**What to work on:** In the article on the blind men and the elephant, swap "elephant" for "giraffe" in the passage starting at "There is a very" and ending at "whole animal wrong.".

Your analysts are blind–and it is costing you Millions.
The Blind Men and the Elephant
If you rely on analysts to make your decisions, and analysts are blind to everything but their own data, maybe you need a new kind of analyst.
There is a very old parable found in East Asian texts, (and also a 19th century poem) that essentially goes:
A king and his entourage were camped in the desert. The king had brought with him an elephant, which he used to increase the people’s awe. In the next town over, was a group of blind men, who, upon hearing about the strange animal said, “Let us go and investigate”.
So, they sought it out, and when they found it, they groped about it. Each thought they knew something, because he could feel part of the animal.
The man whose hand touched the elephant’s ear exclaimed, “It is a large, rough thing, wide and broad, like a rug.
The man whose hand found the elephant’s trunk said. “I have the real facts about it. It is like a straight and hollow pipe.”
A third who felt the feet and legs said, “It is a huge pillar!”
Each had felt only a part of the whole.
Each had perceived the whole animal wrong.
Most companies have analysts tasked with reporting data about their “part of the whole”. Their interpretation of the data makes their way to the CEO via reports and dashboards so the CEO can be informed and make data-driven decisions. The problem with this system is analysts are blind to what the whole animal is. They interpret the data, not on what the animal is, but what they perceive it to be. Ask any sales person what the most important part of a company is and they will tell you sales, marketing-marketing, operations-operations. This misunderstanding of the whole animal, i.e. the whole system, is costing your company millions in value, revenue, and profit.
Your missing a piece
The reason you are missing millions in value, revenue, and profit, is because you are missing a critical piece of infrastructure–a new kind of employee tasked with looking at data from the entire elephant and finding improvements, creating proactive insight (What is going to happen in the future), and producing value to the bottom line.

**Dataset extract:**

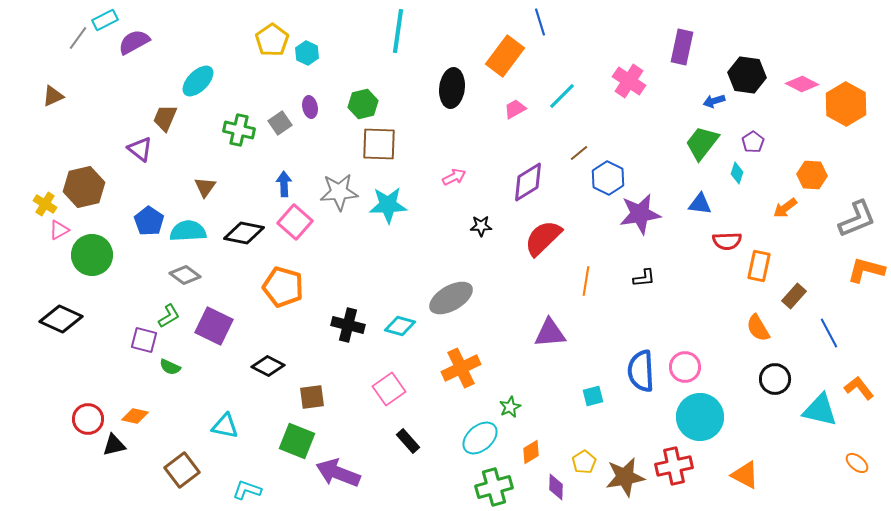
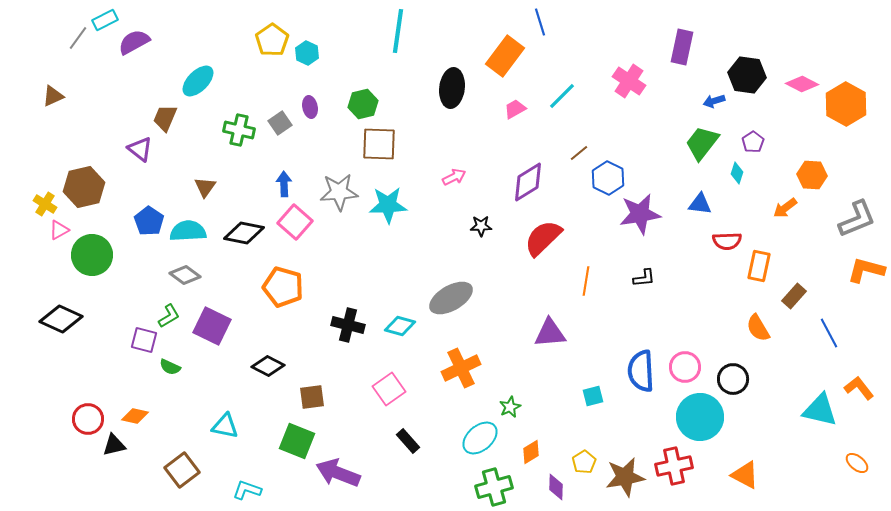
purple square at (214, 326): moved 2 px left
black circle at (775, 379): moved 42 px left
---
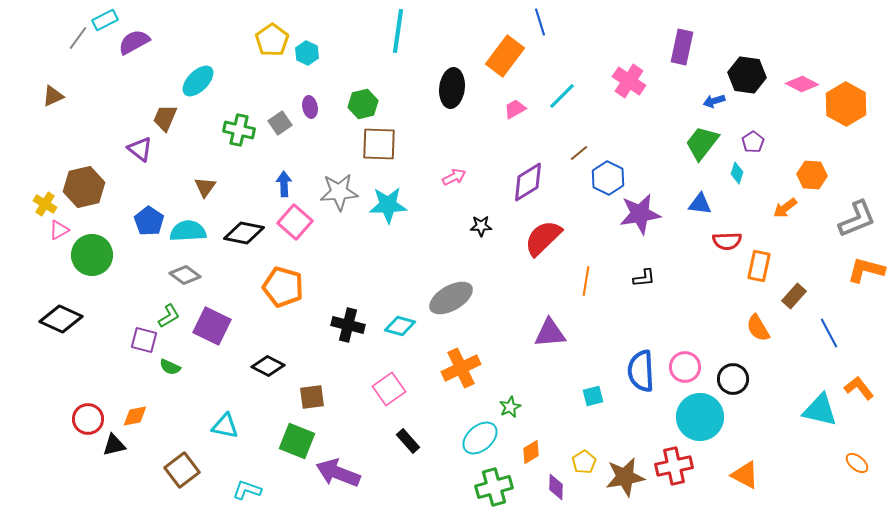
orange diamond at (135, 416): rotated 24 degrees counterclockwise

**Exercise result:**
There is a very old parable found in East Asian texts, (and also a 19th century poem) that essentially goes:
A king and his entourage were camped in the desert. The king had brought with him an giraffe, which he used to increase the people’s awe. In the next town over, was a group of blind men, who, upon hearing about the strange animal said, “Let us go and investigate”.
So, they sought it out, and when they found it, they groped about it. Each thought they knew something, because he could feel part of the animal.
The man whose hand touched the giraffe’s ear exclaimed, “It is a large, rough thing, wide and broad, like a rug.
The man whose hand found the giraffe’s trunk said. “I have the real facts about it. It is like a straight and hollow pipe.”
A third who felt the feet and legs said, “It is a huge pillar!”
Each had felt only a part of the whole.
Each had perceived the whole animal wrong.